Try it> Find every line below where the string "size" shows up, and copy those lines.

Start of Data records

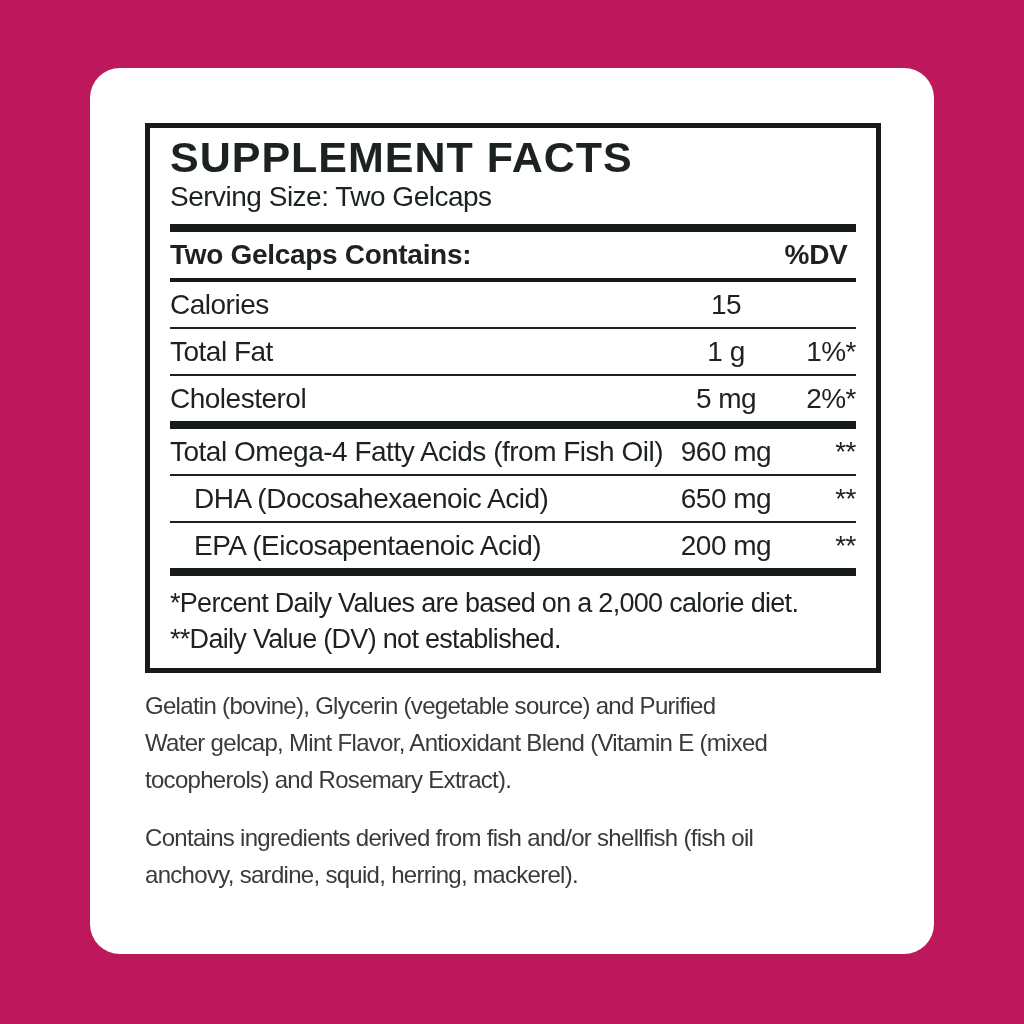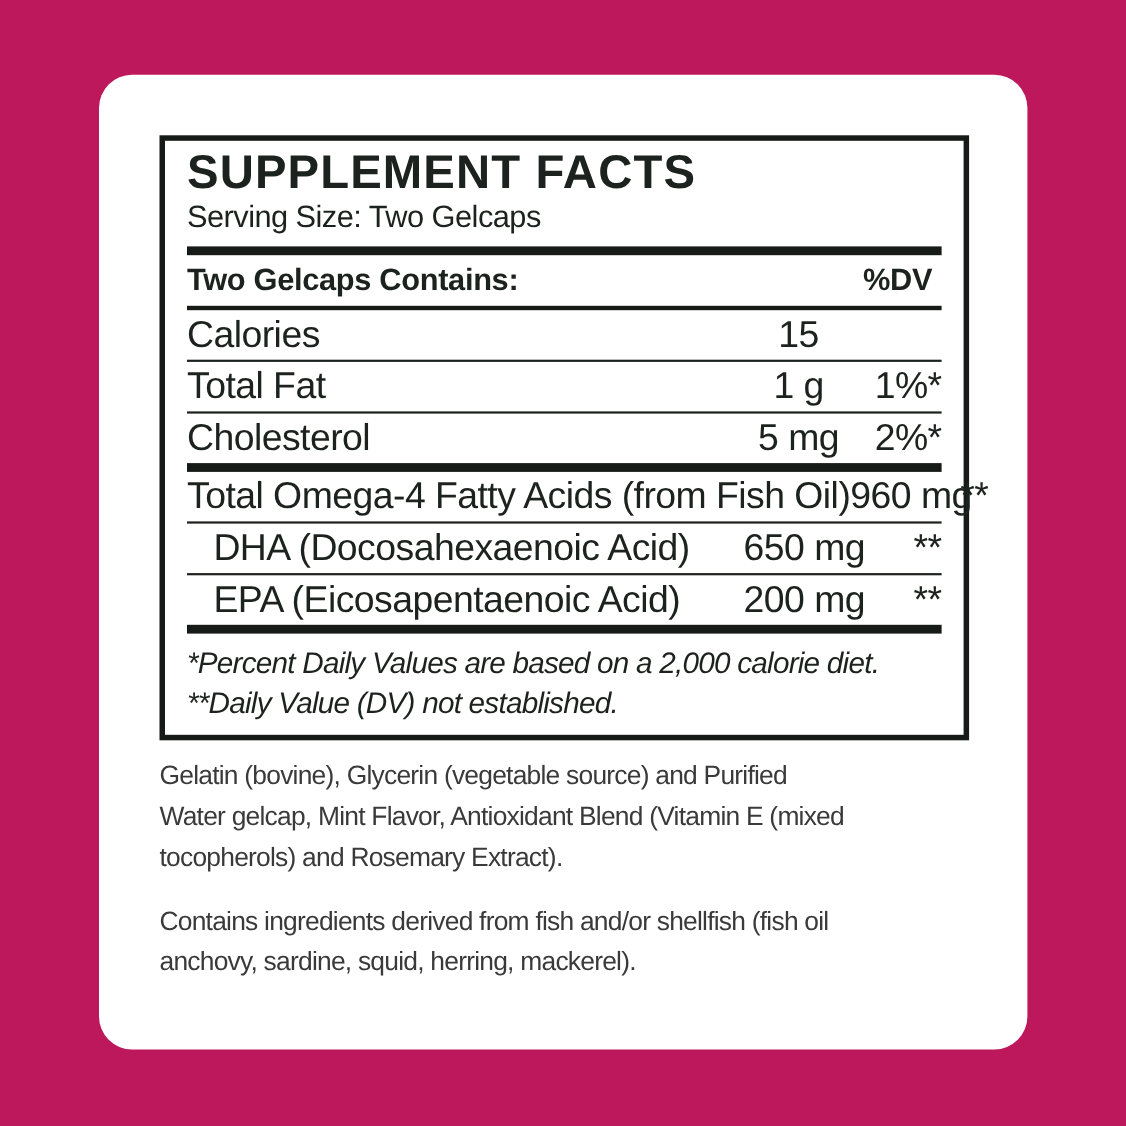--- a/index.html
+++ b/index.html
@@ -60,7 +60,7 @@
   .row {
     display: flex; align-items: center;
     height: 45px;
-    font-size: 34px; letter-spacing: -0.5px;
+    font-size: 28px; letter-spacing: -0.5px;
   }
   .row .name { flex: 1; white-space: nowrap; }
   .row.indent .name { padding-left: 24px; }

End of Data records

Task result>
-    font-size: 34px; letter-spacing: -0.5px;
+    font-size: 28px; letter-spacing: -0.5px;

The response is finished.